Financial results accompany cuts

The announcement coincided with Block’s fourth-quarter and full-year 2025 earnings release. For the full year, Block reported a gross profit of $10.36 billion, up 17% year over year. The company said its businesses generated $10.4 billion in gross profit across commerce enablement, financial services, and its Bitcoin ecosystem.

Block expects first-quarter operating income of $600 million, above a $574 million consensus estimate, and gross profit of $2.8 billion versus $2.72 billion expected. The company also reported a beat on Cash App monthly active users.

Cash App had 59 million monthly transacting users in the United States at year-end, with $316 billion in customer inflows during 2025, according to its annual filing.

Shares of Block, which trade on the New York Stock Exchange under the ticker XYZ, rose sharply in after-hours trading following the announcement. The stock closed at $54.53 and then gained more than 20% after the results.

Block Inc. stock. Source: Google Finance
Block Inc. stock. Source: Google Finance

Chief Financial Officer Amrita Ahuja stated in the shareholder letter that the company acts from a position of strength and aims to move faster for customers.

A sharper focus on core businesses

Block operates consumer and merchant payments through Cash App and Square, alongside Bitcoin-related services such as trading, self-custody, and merchant payments. In its third-quarter earnings report released in November, Block said it earned nearly $2 billion in Bitcoin revenue, which accounted for nearly a third of total revenue.

Dorsey addressed both departing and remaining employees directly.

“To those of you leaving…i’m grateful for you, and i’m sorry to put you through this. you built what this company is today,” he wrote. “To those staying…I made this decision, and I'll own it. what I'm asking of you is to build with me.”

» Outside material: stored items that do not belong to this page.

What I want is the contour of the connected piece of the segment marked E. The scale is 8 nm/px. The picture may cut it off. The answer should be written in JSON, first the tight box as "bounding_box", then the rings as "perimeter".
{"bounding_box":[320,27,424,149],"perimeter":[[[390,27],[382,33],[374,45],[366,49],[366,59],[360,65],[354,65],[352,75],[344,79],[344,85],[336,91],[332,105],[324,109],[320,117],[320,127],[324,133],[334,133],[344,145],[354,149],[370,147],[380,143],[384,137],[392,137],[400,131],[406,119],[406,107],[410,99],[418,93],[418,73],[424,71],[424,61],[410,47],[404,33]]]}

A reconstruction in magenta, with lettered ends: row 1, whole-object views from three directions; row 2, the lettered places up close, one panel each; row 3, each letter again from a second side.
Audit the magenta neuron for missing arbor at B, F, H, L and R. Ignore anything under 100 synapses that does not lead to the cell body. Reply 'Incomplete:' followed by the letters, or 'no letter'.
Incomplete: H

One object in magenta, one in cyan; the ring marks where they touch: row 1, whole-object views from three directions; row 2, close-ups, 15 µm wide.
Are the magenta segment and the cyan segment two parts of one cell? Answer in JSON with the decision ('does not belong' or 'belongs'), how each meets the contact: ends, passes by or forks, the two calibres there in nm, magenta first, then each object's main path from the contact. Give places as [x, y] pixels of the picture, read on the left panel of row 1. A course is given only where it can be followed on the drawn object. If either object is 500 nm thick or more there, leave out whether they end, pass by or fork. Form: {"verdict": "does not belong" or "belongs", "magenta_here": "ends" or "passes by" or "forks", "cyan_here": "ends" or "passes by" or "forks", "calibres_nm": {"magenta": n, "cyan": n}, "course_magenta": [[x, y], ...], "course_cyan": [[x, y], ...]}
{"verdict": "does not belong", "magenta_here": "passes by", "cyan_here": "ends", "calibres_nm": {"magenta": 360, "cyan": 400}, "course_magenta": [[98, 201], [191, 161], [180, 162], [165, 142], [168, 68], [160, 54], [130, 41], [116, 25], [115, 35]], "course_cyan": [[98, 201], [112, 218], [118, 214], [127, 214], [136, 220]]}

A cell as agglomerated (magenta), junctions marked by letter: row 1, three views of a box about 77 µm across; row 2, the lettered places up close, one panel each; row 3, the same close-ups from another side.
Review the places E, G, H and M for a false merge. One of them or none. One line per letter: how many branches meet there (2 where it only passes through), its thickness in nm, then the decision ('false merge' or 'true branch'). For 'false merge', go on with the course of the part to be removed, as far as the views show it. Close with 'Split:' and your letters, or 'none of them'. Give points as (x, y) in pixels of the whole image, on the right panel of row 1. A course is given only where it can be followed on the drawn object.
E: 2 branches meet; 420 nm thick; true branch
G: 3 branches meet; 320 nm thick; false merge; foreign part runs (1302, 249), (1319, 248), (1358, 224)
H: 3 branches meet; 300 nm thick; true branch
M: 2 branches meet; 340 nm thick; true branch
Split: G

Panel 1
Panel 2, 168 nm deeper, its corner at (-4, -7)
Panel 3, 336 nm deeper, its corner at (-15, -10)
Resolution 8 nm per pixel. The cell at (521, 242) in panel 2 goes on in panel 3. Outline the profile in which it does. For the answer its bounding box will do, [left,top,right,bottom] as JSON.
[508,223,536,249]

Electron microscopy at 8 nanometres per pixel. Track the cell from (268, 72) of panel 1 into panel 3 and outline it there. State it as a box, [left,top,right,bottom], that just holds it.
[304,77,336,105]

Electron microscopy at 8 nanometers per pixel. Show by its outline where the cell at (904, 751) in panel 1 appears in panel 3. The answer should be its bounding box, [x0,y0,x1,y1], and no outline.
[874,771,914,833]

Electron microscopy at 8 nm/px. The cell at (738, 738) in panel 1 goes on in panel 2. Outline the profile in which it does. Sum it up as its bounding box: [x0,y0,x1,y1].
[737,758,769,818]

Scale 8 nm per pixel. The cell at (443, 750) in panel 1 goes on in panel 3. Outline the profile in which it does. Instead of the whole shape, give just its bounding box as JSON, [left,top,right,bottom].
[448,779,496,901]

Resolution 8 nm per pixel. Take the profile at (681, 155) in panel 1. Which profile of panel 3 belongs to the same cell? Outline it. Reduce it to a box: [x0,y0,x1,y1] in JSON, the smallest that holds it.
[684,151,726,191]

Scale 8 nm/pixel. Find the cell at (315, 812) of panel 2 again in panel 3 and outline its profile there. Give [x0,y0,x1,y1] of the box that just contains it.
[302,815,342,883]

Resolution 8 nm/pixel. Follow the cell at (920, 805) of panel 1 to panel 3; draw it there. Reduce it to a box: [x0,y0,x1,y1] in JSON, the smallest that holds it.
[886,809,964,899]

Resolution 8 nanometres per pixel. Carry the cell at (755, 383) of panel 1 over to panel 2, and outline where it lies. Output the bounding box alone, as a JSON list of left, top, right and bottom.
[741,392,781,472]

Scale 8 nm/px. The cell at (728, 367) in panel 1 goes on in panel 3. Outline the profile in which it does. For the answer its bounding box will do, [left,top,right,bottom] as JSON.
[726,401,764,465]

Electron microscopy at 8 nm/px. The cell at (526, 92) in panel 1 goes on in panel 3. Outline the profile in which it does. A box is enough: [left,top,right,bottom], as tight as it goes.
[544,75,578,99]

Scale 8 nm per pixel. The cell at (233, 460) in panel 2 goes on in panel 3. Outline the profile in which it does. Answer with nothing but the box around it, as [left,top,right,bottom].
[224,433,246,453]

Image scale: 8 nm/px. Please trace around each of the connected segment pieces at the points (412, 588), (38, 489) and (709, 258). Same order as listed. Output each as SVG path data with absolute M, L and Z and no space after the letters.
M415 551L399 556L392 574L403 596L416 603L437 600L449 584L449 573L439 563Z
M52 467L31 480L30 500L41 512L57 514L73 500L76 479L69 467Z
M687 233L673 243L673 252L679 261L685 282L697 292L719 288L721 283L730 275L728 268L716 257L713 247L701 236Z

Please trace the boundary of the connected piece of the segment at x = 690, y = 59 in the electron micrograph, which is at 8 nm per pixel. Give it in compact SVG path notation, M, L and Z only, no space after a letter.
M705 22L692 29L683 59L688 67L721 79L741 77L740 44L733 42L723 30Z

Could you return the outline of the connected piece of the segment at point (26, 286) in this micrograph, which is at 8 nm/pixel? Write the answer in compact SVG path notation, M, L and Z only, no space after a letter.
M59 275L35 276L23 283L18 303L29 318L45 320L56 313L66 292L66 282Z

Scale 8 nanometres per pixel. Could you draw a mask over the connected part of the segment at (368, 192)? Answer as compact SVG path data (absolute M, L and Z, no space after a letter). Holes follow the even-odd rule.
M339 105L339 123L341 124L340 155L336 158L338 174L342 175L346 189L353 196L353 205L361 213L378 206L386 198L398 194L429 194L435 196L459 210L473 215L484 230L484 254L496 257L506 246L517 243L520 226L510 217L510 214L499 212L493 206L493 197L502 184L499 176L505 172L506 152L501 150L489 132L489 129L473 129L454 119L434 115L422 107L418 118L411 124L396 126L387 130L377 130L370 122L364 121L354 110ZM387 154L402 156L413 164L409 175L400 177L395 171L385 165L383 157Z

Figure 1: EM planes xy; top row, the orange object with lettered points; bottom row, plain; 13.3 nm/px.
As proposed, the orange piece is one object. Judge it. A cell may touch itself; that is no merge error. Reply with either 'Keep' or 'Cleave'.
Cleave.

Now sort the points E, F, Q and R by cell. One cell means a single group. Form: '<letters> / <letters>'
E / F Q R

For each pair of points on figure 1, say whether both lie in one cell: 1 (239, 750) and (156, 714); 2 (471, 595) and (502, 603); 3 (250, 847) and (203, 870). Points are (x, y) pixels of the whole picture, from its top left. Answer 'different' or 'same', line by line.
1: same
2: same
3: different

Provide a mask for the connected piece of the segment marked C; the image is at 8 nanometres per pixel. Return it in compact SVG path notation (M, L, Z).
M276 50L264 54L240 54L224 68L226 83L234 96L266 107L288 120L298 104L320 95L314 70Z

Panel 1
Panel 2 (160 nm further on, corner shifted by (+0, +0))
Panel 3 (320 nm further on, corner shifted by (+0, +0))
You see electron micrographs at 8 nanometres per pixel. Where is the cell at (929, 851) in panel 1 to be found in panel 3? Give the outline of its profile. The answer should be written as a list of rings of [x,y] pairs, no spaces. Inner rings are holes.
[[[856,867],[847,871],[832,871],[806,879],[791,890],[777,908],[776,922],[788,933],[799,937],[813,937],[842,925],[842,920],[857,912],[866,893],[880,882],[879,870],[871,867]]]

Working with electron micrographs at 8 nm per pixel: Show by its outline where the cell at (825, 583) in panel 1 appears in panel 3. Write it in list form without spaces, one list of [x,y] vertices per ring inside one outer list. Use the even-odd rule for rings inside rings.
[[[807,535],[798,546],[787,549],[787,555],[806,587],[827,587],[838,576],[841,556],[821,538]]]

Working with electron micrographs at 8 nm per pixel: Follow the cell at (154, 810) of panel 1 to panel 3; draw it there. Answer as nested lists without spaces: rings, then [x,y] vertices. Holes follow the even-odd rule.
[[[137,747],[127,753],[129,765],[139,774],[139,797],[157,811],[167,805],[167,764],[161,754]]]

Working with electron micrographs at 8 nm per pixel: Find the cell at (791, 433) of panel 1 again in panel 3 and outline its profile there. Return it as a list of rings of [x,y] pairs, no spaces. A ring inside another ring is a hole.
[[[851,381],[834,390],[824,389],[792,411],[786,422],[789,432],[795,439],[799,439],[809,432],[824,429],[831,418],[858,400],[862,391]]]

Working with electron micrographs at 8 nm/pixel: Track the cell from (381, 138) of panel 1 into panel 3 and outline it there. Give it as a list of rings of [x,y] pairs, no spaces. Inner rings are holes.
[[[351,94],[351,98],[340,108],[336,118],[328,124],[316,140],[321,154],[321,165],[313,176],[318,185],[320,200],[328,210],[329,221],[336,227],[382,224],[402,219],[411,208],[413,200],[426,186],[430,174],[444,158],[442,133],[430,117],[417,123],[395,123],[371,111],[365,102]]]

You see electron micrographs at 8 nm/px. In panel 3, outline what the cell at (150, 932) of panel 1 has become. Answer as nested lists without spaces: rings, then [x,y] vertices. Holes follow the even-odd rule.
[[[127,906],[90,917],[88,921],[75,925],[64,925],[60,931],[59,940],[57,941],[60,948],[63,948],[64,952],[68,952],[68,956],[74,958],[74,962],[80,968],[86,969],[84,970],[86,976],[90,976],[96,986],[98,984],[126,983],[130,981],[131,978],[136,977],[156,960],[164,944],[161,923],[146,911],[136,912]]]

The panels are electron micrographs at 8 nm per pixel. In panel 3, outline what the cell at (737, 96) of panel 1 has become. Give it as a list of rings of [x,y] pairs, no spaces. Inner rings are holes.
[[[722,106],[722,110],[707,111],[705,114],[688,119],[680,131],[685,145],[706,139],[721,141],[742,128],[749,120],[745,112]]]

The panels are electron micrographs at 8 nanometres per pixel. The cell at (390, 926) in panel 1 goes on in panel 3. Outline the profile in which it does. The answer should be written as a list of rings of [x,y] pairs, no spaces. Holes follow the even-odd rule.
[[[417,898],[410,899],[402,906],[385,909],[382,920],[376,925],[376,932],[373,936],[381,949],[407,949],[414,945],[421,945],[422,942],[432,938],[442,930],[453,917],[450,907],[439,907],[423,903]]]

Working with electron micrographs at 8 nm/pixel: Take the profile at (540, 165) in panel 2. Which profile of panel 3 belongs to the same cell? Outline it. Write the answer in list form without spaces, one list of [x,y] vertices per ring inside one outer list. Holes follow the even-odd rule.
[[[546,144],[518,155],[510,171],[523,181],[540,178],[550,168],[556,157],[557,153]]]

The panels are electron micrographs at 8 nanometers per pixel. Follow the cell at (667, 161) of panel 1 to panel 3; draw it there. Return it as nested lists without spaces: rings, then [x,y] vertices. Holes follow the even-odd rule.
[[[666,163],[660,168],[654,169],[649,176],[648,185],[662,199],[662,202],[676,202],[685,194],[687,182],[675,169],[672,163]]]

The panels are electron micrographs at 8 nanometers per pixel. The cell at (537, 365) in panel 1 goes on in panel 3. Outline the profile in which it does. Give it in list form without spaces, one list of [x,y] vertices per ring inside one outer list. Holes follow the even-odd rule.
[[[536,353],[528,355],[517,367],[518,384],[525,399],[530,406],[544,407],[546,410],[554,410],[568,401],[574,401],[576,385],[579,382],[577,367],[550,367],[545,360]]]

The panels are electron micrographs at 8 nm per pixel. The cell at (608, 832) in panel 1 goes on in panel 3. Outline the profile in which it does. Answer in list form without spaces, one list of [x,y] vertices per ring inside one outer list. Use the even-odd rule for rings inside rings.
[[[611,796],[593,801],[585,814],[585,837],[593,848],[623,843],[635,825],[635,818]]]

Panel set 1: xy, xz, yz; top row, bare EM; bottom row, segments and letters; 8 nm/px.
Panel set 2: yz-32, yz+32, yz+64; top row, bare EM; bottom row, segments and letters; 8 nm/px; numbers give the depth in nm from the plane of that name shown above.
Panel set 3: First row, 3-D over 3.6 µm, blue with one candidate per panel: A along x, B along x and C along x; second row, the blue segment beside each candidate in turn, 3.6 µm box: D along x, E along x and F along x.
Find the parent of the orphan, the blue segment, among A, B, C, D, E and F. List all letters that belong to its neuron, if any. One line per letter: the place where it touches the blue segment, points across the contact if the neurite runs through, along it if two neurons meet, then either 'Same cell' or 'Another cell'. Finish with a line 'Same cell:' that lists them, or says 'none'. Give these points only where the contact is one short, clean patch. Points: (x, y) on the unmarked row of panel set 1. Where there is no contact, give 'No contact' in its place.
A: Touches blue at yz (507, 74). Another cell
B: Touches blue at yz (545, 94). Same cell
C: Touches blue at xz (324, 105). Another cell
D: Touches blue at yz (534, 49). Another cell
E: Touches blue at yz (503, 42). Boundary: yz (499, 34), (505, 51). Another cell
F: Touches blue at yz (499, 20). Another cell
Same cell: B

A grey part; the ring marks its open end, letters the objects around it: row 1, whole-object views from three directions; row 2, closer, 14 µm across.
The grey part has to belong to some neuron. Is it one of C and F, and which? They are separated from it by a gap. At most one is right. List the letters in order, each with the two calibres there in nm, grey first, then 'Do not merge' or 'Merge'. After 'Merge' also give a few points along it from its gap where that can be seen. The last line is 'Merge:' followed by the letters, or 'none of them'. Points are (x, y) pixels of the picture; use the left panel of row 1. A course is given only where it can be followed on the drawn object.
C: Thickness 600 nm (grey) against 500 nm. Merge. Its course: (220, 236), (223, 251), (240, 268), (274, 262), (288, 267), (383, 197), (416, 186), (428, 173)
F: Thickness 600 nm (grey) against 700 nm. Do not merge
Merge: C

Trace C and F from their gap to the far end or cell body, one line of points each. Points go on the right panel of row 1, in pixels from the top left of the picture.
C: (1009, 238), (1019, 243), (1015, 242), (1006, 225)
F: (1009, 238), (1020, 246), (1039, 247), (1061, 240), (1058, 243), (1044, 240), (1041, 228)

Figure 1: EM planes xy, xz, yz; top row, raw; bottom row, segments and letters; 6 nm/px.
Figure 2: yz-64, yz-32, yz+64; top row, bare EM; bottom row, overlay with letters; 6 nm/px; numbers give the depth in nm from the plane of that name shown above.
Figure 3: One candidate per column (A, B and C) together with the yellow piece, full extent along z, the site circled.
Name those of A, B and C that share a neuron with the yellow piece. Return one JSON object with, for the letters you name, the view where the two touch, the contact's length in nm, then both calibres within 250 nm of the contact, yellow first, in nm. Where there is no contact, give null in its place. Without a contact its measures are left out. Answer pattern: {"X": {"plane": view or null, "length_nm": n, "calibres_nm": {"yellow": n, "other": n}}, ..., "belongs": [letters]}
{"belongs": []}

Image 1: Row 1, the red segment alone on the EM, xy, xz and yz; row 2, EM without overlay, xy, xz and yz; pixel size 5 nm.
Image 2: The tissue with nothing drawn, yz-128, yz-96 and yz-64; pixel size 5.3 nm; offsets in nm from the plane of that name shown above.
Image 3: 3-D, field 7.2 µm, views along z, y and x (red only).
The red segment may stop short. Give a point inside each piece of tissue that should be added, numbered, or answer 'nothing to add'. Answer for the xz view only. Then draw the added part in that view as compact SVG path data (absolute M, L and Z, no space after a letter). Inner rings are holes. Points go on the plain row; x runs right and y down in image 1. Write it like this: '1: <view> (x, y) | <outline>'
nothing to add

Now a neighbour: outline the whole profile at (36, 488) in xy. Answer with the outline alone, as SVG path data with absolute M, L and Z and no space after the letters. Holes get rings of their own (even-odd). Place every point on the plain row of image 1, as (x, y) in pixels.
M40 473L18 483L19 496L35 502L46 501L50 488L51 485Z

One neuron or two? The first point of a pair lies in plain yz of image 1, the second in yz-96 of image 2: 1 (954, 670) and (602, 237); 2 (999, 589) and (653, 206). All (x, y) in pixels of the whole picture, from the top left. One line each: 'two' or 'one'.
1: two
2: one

He said the company will keep communication channels open through Thursday evening Pacific time so employees can say goodbye. He also announced a live video session to thank staff.

Block’s headcount had expanded rapidly in recent years. Public filings show that employee count exceeded 10,200 at the end of 2025, after peaking near 13,000 in 2023. The new structure marks one of the largest workforce reductions in the fintech sector this year.